Hired was also Michael’s chance to dodge a bit of a bullet. When he was last job hunting, he was shopping around, and interviewed with another startup. The CEO may have been the subject of many an article here: the “I know better than you, and you’re lucky I’m even talking to you,” sort. Michael explains:
There were some other red flags I picked up on. He disliked developers who negotiated salary, instead of valuing the “experience” and “opportunity to work hard”. When it came time for the “sell dinner”, he pushed fairly hard to close, and asked, “What would it take for you to accept this job, right now?” I mentioned that I was considering other offers, and his face just dropped. We quietly finished dinner, and I never heard from him again… but I heard about him. One of his engineers got a job through Hired. The engineer said one of the reasons he was looking for a new position was because his previous company ran a bit like a sweat shop. I dodged a bullet there, and Hired was able to get that engineer into greener pastures.

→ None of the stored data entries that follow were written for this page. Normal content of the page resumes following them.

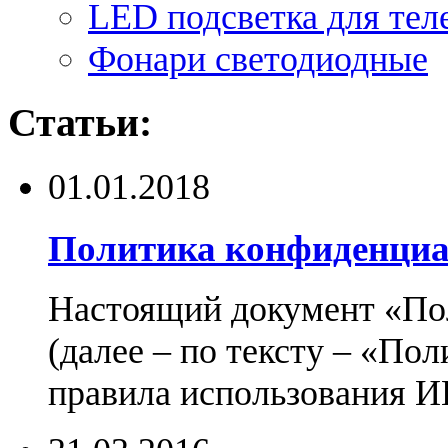
LED подсветка для тел
Фонари светодиодные
Статьи:
01.01.2018
Политика конфиденциа
Настоящий документ «По
(далее – по тексту – «По
правила использования И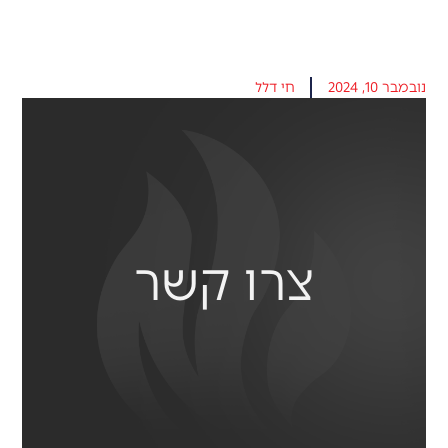
נובמבר 10, 2024
חי דלל
צרו קשר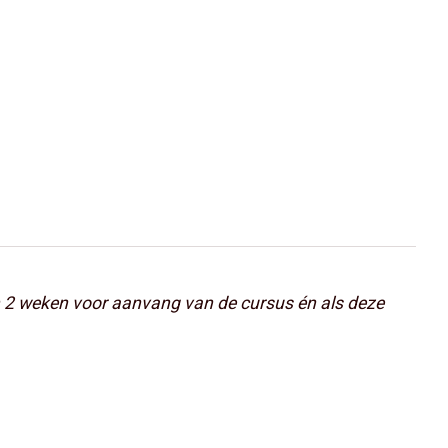
an 2 weken voor aanvang van de cursus én als deze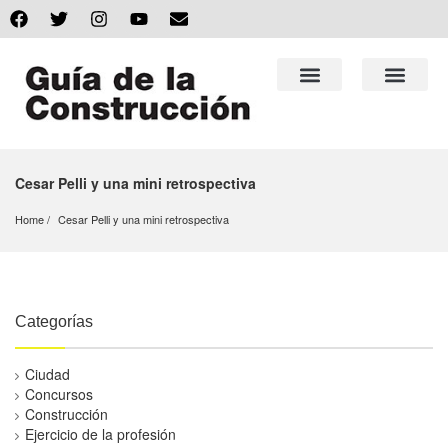
Cesar Pelli y una mini retrospectiva
Home
Cesar Pelli y una mini retrospectiva
Categorías
Ciudad
Concursos
Construcción
Ejercicio de la profesión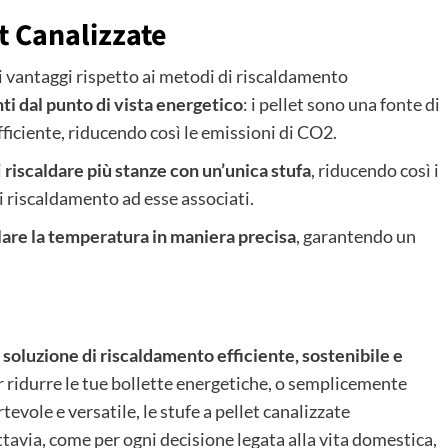
t Canalizzate
di vantaggi rispetto ai metodi di riscaldamento
ti dal punto di vista energetico
: i pellet sono una fonte di
ficiente, riducendo così le emissioni di CO2.
i
riscaldare più stanze con un’unica stufa
, riducendo così i
 di riscaldamento ad esse associati.
lare la temperatura in maniera precisa
, garantendo un
a
soluzione di riscaldamento efficiente, sostenibile e
r ridurre le tue bollette energetiche, o semplicemente
evole e versatile, le stufe a pellet canalizzate
ttavia, come per ogni decisione legata alla vita domestica,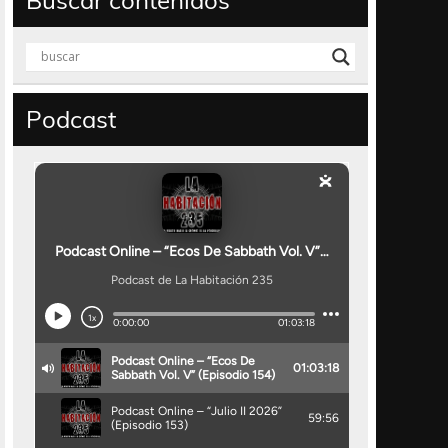
Buscar contenidos
Podcast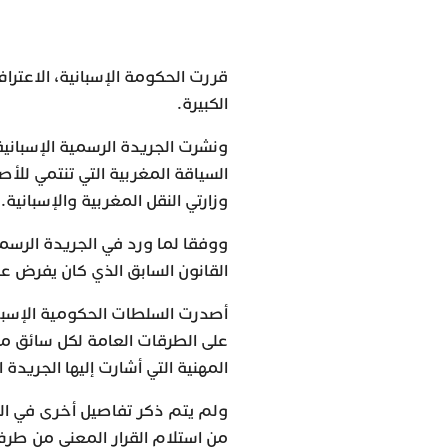
قررت الحكومة الإسبانية، الاعتر
الكبيرة.
ونشرت الجريدة الرسمية الإسبانية
السياقة المغربية التي تنتمي للأ
وزارتي النقل المغربية والإسبانية.
ووفقا لما ورد في الجريدة الرسم
القانون السابق الذي كان يفرض على
أصدرت السلطات الحكومية الإسبان
على الطرقات العامة لكل سائق م
المهنية التي أشارت إليها الجريدة 
ولم يتم ذكر تفاصيل أخرى في الج
من استلام القرار المعني من طرف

Speaking of bad interviews, I asked Michael what he saw as some of the “don’ts”. “The biggest mistake,” he said, “is not having a well structured interview process.” What you don’t want to do is rely on gut instincts and personal biases about what a “good engineer” looks like.
Hired uses standardized criteria, and gets the entire team involved in the interview loop. “Our candidates are well screened, so we rarely have a ‘worst candidate’ contender,” Michael said. Their worst example was one candidate who, while they technically fulfilled one of Hired’s coding challenges, their solution wasn’t clean or robust enough for Hired’s standards. When the candidate was told that he wouldn’t be progressing, he proceeded to argue with the hiring manager. “He told her that he had finished the problem, so they shouldn’t be kicking him out, then pleading to know what he did wrong, and getting extremely upset and losing composure. We had an open plan office at the time, so I ducked behind a desk when he was walked across the office and out of the building.”
Hired’s core selling point, and the main reason that they do what they do, is to “flip the script”. “Instead of candidates searching through a list of jobs, candidates list what they’re interested in or good at, and potential employers send them interview requests. As a candidate, jobs come to you. As an employer, you get to reach out to high-intent, pre-screened candidates and get a go/no-go answer in 24 hours or less.”
And if someone doesn’t use Hired? What’s the best advice for a job-hunter?
Know what you’re worth. I don’t care if you use Hired, one of our competitors, or just reach out directly, but the market moves quickly in tech and if you haven’t looked around in a while you’re doing yourself a disservice. I’m not advocating for random job hopping, but you should definitely test the market every now and then and keep a look out for smart moves.
Finally, as per my tradition, I gave Michael a chance to tell us his favorite stupid joke: “What’s the best thing about telling UDP jokes? I don’t have to care if you get them.”